### Stored items:

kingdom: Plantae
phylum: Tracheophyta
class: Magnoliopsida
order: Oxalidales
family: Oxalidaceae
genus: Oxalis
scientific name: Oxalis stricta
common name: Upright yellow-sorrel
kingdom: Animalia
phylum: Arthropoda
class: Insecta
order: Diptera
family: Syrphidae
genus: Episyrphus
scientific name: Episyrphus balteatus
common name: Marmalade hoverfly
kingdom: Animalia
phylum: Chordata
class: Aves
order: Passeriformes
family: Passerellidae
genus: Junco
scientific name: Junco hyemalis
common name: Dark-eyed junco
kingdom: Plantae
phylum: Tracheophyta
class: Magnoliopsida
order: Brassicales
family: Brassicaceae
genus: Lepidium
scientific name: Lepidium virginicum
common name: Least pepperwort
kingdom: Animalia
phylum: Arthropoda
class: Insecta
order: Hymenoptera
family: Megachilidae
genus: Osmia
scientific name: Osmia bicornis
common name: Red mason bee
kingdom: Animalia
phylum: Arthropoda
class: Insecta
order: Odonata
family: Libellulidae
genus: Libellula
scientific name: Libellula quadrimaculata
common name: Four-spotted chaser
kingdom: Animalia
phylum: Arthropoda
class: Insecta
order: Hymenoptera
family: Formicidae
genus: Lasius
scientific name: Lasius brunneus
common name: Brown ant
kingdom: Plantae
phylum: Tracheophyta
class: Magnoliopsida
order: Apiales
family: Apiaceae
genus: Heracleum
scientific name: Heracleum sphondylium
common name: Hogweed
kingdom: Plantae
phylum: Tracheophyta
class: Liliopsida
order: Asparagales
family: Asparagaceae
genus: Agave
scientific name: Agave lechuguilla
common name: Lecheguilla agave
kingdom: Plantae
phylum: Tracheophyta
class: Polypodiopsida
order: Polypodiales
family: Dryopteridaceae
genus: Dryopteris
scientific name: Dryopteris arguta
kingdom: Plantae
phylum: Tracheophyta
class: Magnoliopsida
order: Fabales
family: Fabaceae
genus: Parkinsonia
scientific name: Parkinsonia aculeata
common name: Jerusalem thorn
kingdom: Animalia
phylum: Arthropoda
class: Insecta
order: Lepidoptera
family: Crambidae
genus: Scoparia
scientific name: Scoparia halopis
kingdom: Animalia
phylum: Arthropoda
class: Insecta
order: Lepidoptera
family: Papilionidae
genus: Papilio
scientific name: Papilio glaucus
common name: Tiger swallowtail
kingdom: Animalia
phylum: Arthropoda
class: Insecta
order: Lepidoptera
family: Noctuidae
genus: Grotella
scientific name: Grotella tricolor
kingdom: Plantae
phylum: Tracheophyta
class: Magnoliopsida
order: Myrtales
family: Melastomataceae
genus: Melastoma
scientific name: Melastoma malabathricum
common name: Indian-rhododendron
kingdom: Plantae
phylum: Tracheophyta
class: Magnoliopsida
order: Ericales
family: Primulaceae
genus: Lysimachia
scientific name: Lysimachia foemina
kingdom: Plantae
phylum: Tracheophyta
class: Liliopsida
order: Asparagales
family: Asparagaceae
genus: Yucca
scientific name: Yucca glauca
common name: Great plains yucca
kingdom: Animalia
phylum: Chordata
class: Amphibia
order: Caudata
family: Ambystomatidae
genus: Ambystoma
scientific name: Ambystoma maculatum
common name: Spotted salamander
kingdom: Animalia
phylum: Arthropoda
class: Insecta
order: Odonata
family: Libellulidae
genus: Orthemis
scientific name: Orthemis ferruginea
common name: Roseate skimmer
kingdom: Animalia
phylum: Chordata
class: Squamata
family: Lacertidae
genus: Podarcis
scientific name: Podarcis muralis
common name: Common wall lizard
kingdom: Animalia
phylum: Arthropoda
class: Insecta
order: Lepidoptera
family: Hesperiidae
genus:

### Directions for this task:
Reproduce, without alteration, every line of the records from the line containing "family: Fabaceae" down to the line containing "genus: Ambystoma", including both of those lines.

### Result for this task:
family: Fabaceae
genus: Parkinsonia
scientific name: Parkinsonia aculeata
common name: Jerusalem thorn
kingdom: Animalia
phylum: Arthropoda
class: Insecta
order: Lepidoptera
family: Crambidae
genus: Scoparia
scientific name: Scoparia halopis
kingdom: Animalia
phylum: Arthropoda
class: Insecta
order: Lepidoptera
family: Papilionidae
genus: Papilio
scientific name: Papilio glaucus
common name: Tiger swallowtail
kingdom: Animalia
phylum: Arthropoda
class: Insecta
order: Lepidoptera
family: Noctuidae
genus: Grotella
scientific name: Grotella tricolor
kingdom: Plantae
phylum: Tracheophyta
class: Magnoliopsida
order: Myrtales
family: Melastomataceae
genus: Melastoma
scientific name: Melastoma malabathricum
common name: Indian-rhododendron
kingdom: Plantae
phylum: Tracheophyta
class: Magnoliopsida
order: Ericales
family: Primulaceae
genus: Lysimachia
scientific name: Lysimachia foemina
kingdom: Plantae
phylum: Tracheophyta
class: Liliopsida
order: Asparagales
family: Asparagaceae
genus: Yucca
scientific name: Yucca glauca
common name: Great plains yucca
kingdom: Animalia
phylum: Chordata
class: Amphibia
order: Caudata
family: Ambystomatidae
genus: Ambystoma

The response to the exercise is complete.